Curated Optogenetic Publication Database

Search precisely and efficiently by using the advantage of the hand-assigned publication tags that allow you to search for papers involving a specific trait, e.g. a particular optogenetic switch or a host organism.

Showing 1 - 19 of 19 results

Automatic detection of spatio-temporal signalling patterns in cell collectives.

blue CRY2/CIB1 MCF10A Signaling cascade control
J Cell Biol, 27 Jul 2023 DOI: 10.1083/jcb.202207048 Link to full text
Abstract: An increasing experimental evidence points to physiological importance of space-time correlations in signalling of cell collectives. From wound healing to epithelial homeostasis to morphogenesis, coordinated activation of bio-molecules between cells allows the collectives to perform more complex tasks and better tackle environmental challenges. To understand this information exchange and to advance new theories of emergent phenomena, we created ARCOS, a computational method to detect and quantify collective signalling. We demonstrate ARCOS on cell and organism collectives with space-time correlations on different scales in 2D and 3D. We make a new observation that oncogenic mutations in the MAPK/ERK and PIK3CA/Akt pathways of MCF10A epithelial cells induce ERK activity waves with different size, duration, and frequency. The open-source implementations of ARCOS are available as R and Python packages, and as a plugin for napari image viewer to interactively quantify collective phenomena without prior programming experience.

▶ **Actions to take**
• A. List the forms in which the optogenetic publication database page says the open-source implementations of ARCOS are available.
• B. Write a continuation of the optogenetic publication database page that starts right after its last sentence.
You will not need the data to complete these tasks.

▶ **Record extracts**
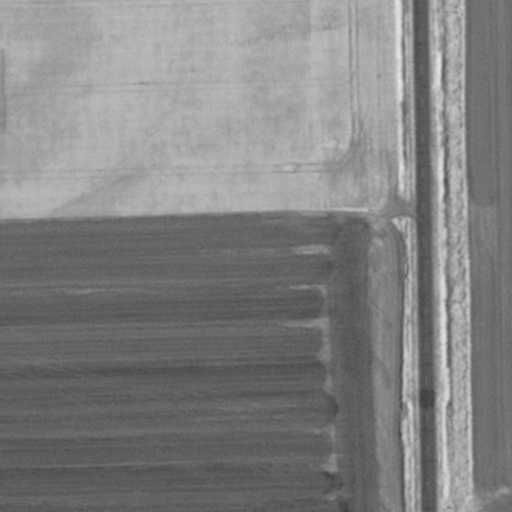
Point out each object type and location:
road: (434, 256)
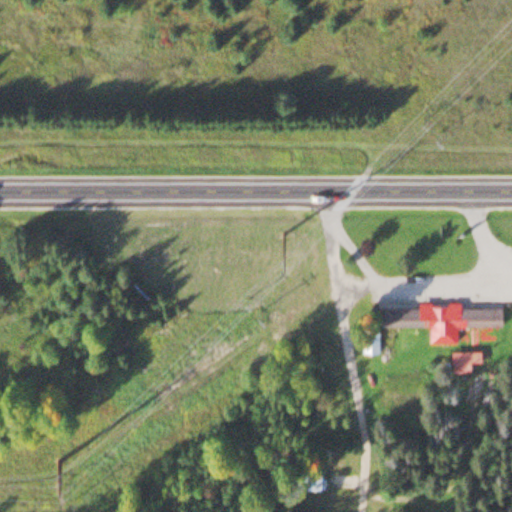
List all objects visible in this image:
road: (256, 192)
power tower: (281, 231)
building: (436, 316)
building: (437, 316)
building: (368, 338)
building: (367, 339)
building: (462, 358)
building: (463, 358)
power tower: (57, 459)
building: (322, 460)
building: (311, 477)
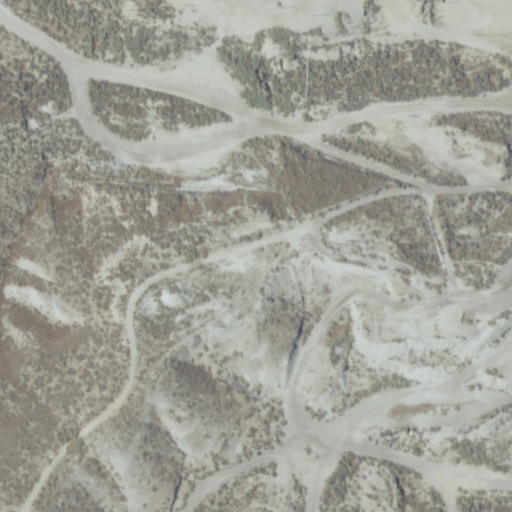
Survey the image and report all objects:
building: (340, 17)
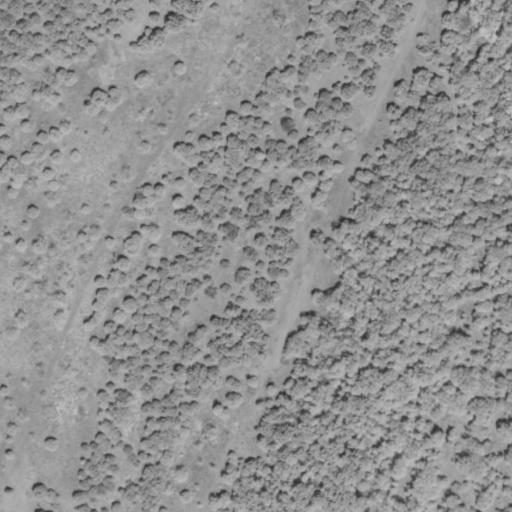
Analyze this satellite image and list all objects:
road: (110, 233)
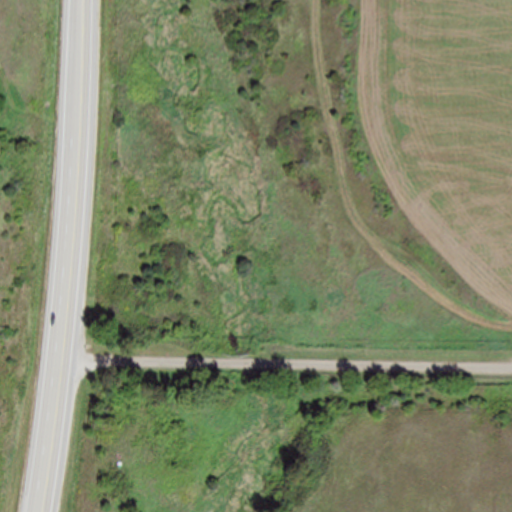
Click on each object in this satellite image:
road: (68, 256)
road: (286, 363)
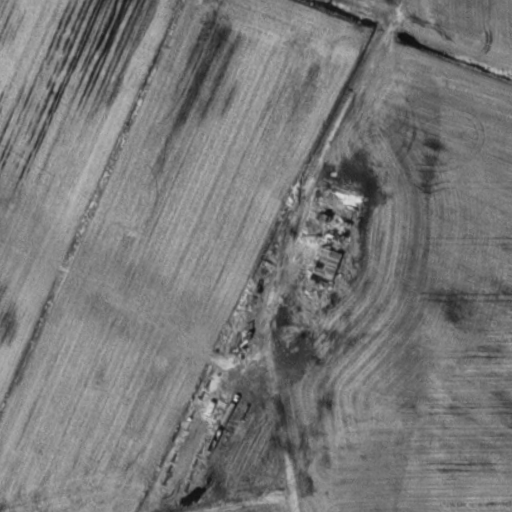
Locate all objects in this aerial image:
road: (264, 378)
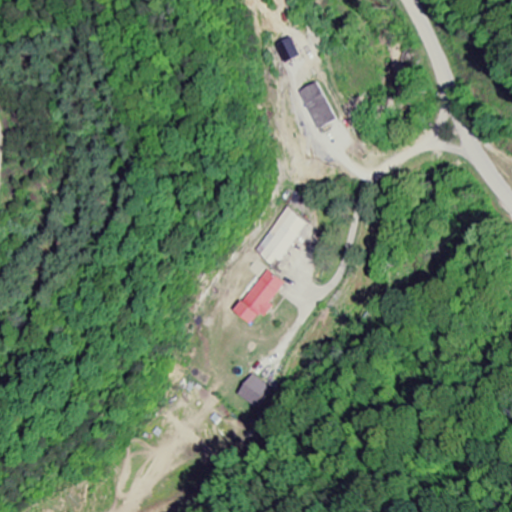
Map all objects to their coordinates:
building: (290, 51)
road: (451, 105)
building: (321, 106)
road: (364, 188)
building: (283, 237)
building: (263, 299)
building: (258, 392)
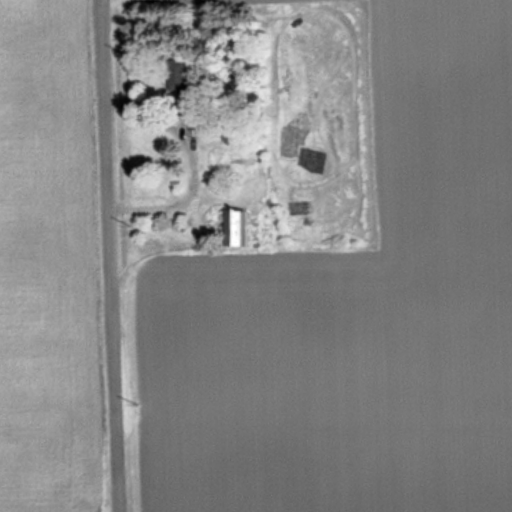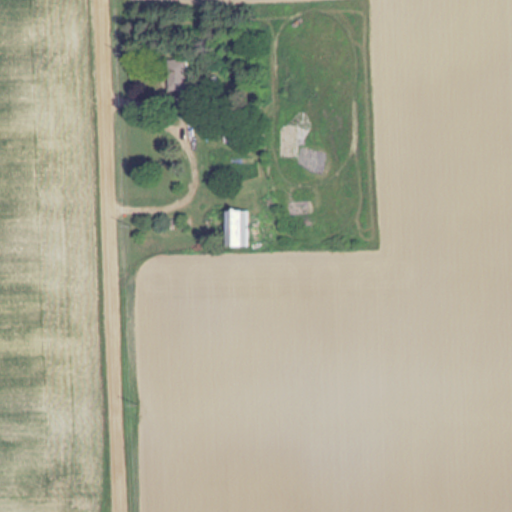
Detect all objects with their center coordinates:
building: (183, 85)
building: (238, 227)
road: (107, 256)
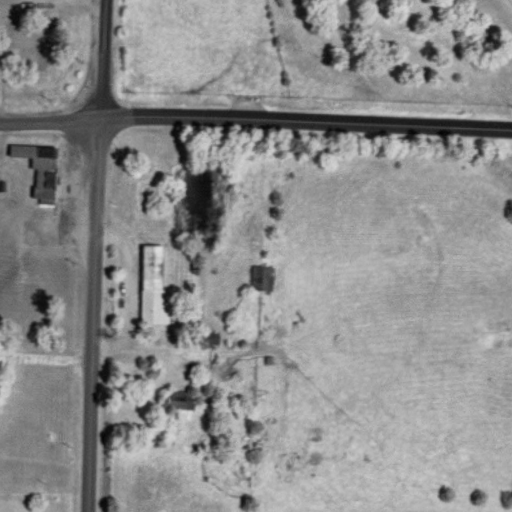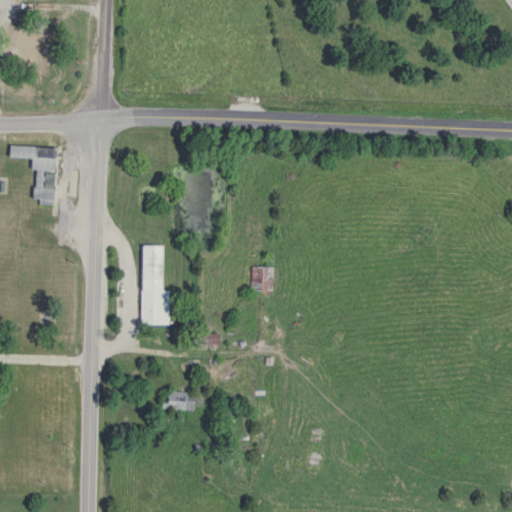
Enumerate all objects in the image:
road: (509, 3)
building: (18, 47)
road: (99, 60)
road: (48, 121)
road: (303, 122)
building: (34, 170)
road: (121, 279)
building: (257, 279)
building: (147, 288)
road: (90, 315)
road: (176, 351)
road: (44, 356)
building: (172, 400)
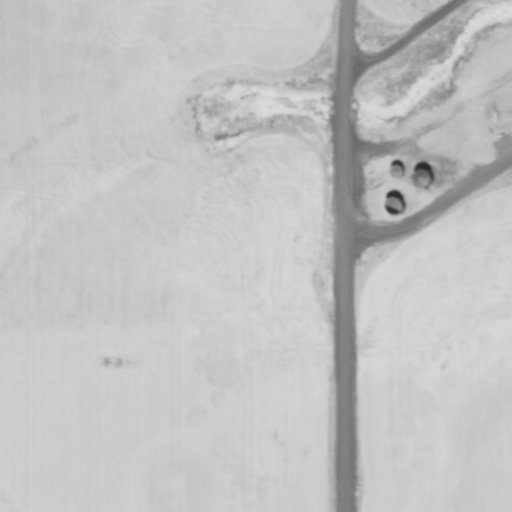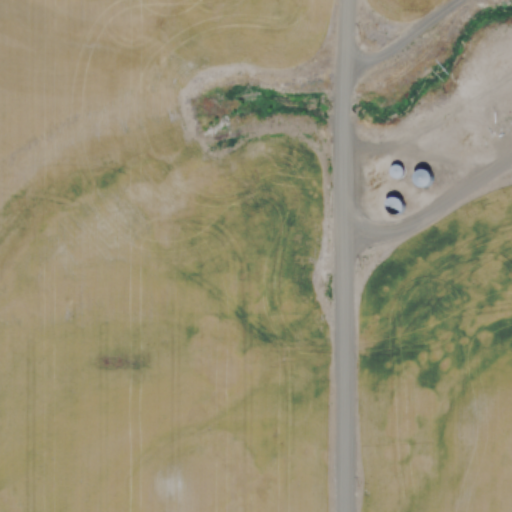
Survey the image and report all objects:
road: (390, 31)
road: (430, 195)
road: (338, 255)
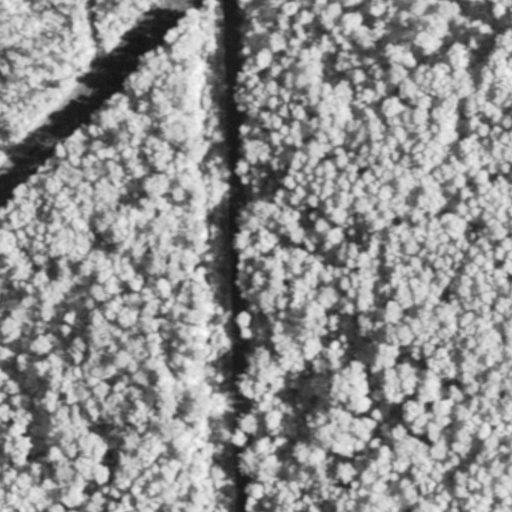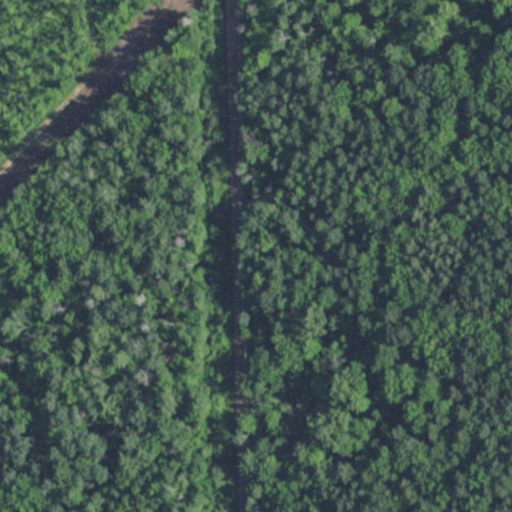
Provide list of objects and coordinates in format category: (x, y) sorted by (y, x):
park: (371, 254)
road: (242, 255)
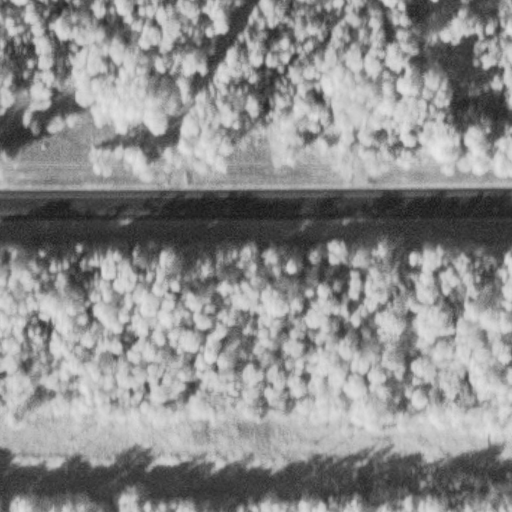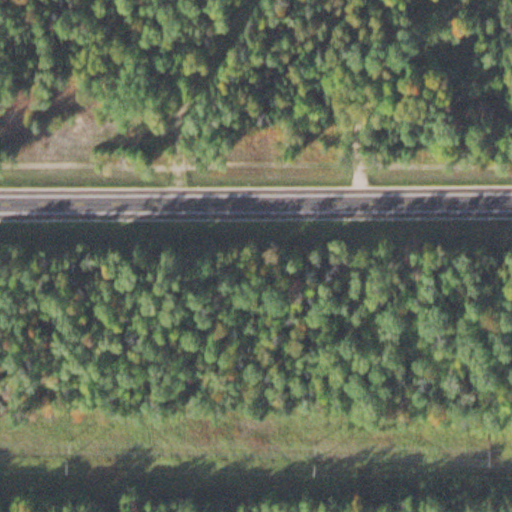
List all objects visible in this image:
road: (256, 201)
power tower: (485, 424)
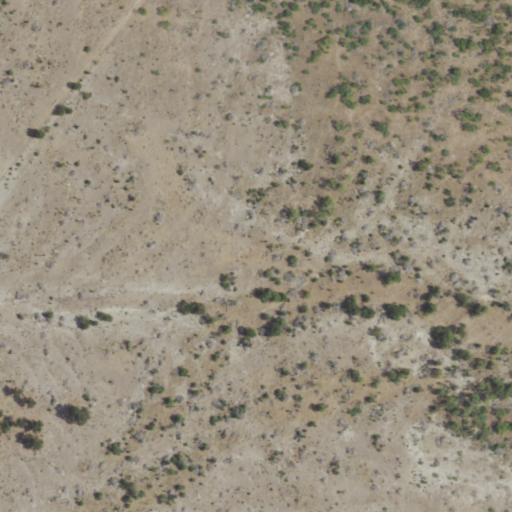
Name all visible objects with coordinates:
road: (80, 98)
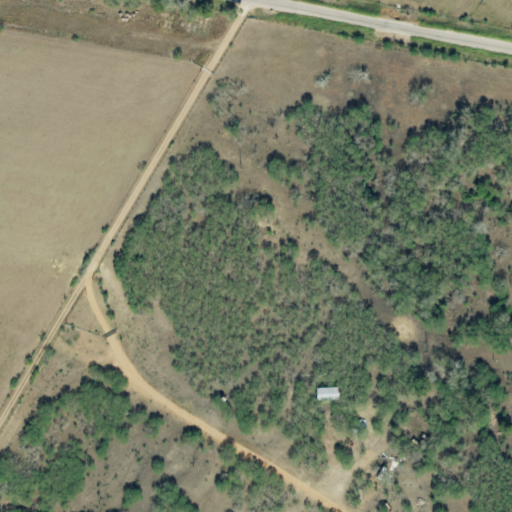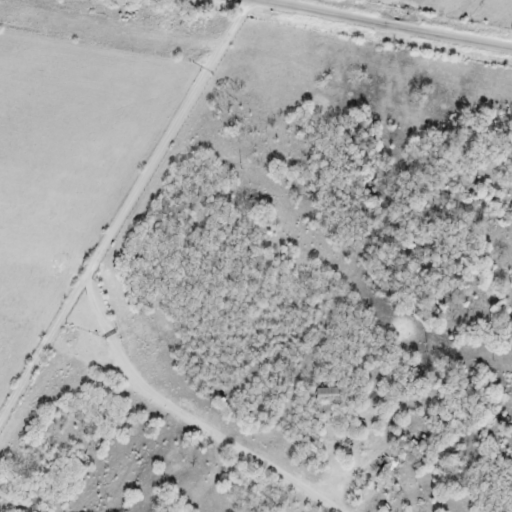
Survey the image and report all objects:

▶ **Per-task outputs**
• A.
- R package
- Python package
- Plugin for the napari image viewer

• B.
Integrin-based adhesion compartmentalizes ALK3 of the BMPRII to control cell adhesion and migration.

blue iLID C2C12 EpH4 REF52 SYF Control of cytoskeleton / cell motility / cell shape Transgene expression
J Cell Biol, 7 Oct 2022 DOI: 10.1083/jcb.202107110 Link to full text
Abstract: The spatial organization of cell-surface receptors is fundamental for the coordination of biological responses to physical and biochemical cues of the extracellular matrix. How serine/threonine kinase receptors, ALK3-BMPRII, cooperate with integrins upon BMP2 to drive cell migration is unknown. Whether the dynamics between integrins and BMP receptors intertwine in space and time to guide adhesive processes is yet to be elucidated. We found that BMP2 stimulation controls the spatial organization of BMPRs by segregating ALK3 from BMPRII into β3 integrin-containing focal adhesions. The selective recruitment of ALK3 to focal adhesions requires β3 integrin engagement and ALK3 activation. BMP2 controls the partitioning of immobilized ALK3 within and outside focal adhesions according to single-protein tracking and super-resolution imaging. The spatial control of ALK3 in focal adhesions by optogenetics indicates that ALK3 acts as an adhesive receptor by eliciting cell spreading required for cell migration. ALK3 segregation from BMPRII in integrin-based adhesions is a key aspect of the spatio-temporal control of BMPR signaling.

Killing cells using light (activated) sabers.

blue Cryptochromes Review
J Cell Biol, 16 May 2022 DOI: 10.1083/jcb.202205018 Link to full text
Abstract: Many types of regulated cell death exist, however the non-cell autonomous effects of specific forms of cell death remain poorly understood. Addressing this, Shkarina et al. (2022. J. Cell Biol. describe an optogenetic method to activate distinct modes of cell death in select cells.

Optogenetic activators of apoptosis, necroptosis, and pyroptosis.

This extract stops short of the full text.